Table 4. Correlations between resistance phenotypes and genotypes among C. jejuni isolates.
Drug class | drug (s) tested | species | no. of isolates with R phenotype | Presence of resistance genes or mutations corresponding to resistance phenotype (no. of isolates) | Correlation between genotypes and phenotype (%) |
---|---|---|---|---|---|
Tetracycline | Te | Chickens | n = 357 | tet (O) (n = 333) | 93.27 |
Wild birds | n = 13 | tet (O) (n = 12) | 92.30 | ||
Humans | n = 25 | tet (O) (n = 22) | 88 | ||
Quinolones, fluoroquinolones | Cip, NA | Chicken | n = 450 | GyrA T86I (n = 433)—GyrA T86V (n = 8) | 96.22 |
Wild birds | n = 9 | GyrA T86I (n = 4) | 44.44 | ||
Humans | n = 39 | GyrA T86I (n = 38) | 97.43 |
Discussion
The increasing trend of drug resistance, particularly MDR, to the major antibiotics currently in use among C. jejuni strains is considered a serious public health problem [27]. A European Union summary report has shown that many worldwide studies have reported on high levels of resistance to ciprofloxacin, nalidixic acid, and tetracycline [28]. Furthermore, a worrying emerging resistance to macrolides was recently observed for Campylobacter [16, 28–29]. In Europe, the rates of fluoroquinolones-resistance in broilers are highly variable, ranging from 1.2% in Norway [30] to 44% in Belgium [31]. An alarming situation was found in Spain where the resistance rate to fluoroquinolones was reported to be 90% [32], while in Poland ciprofloxacin resistance increased from 47.9% during 2005–2008 to 90.2% during 2005–2008 [29]. Several studies from Denmark and Finland have reported that fluoroquinolones and tetracycline resistance rates were significantly higher in travel-associated infections when compared with domestically acquired infections [33–34]. Interestingly, it appears that fluoroquinolone resistance has emerged on poultry farms even in the absence of the above-mentioned antimicrobials [35]. It has been also been suggested that other antimicrobials may select for fluoroquinolone-resistance in Campylobacter [36], but the mechanisms involved are still not completely clarified. For these reasons, continuous monitoring of the resistance rates and investigating the resistance mechanisms is fundamental to combating the potential spread of AMR C. jejuni in humans, as well as across the food chain and in the environment. The present study was undertaken to provide better insight into the dynamics of antibiotic resistance in C. jejuni in Italy by characterising C. jejuni strains from humans, poultry and birds from wild and urban habitats. We also sought to determine whether a correlation exists between the resistance phenotypes and genotypes of the C.jejuni isolates from this study.

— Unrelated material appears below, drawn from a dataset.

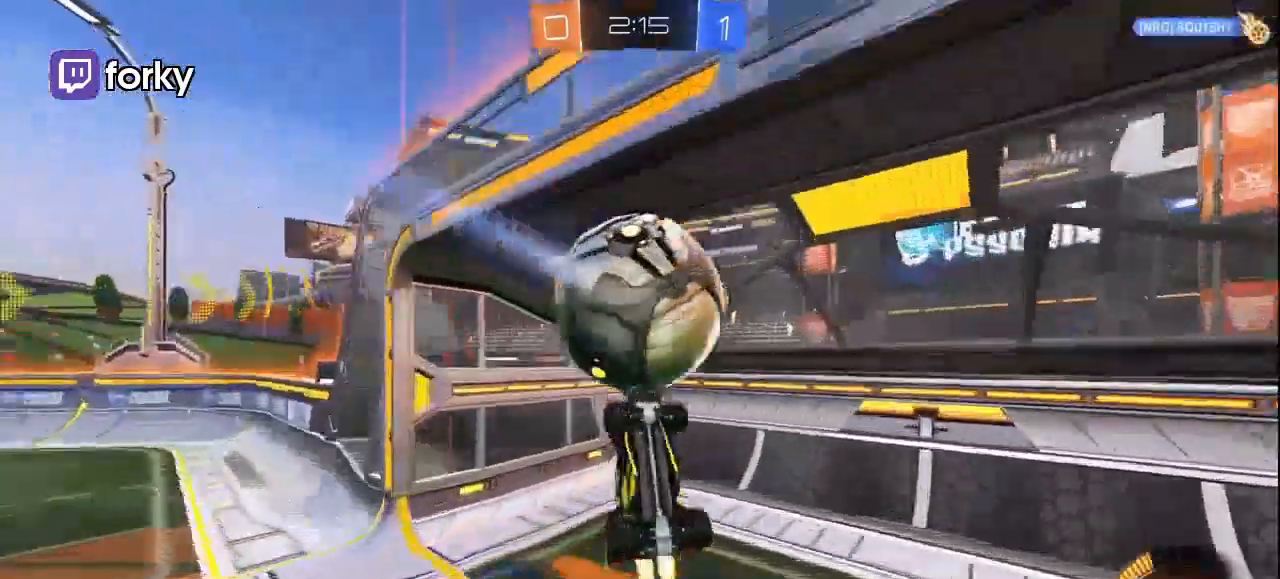
{"dt_ms": 500, "buttons": ["R2"], "left_stick": "down-right", "right_stick": "center", "events": [[100, "L3", "up"], [100, "Y", "up"], [267, "R1", "up"], [267, "Y", "down"], [300, "Y", "up"], [400, "R2", "down"]]}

Our results show that ciprofloxacin and nalidixic acid resistance was very high in the isolates from humans and poultry (range: 74% to 85%), while 67% of the poultry isolates and approximately half of the human isolates displayed tetracycline resistance. These levels of resistance are consistent with those reported by other recent studies [37]. Similar findings were observed in our previous study of AMR in C. jejuni isolated from broilers, where we noted higher rates of resistance against fluoroquinolones (90%) and similar rates of resistance against tetracycline (64%) [38].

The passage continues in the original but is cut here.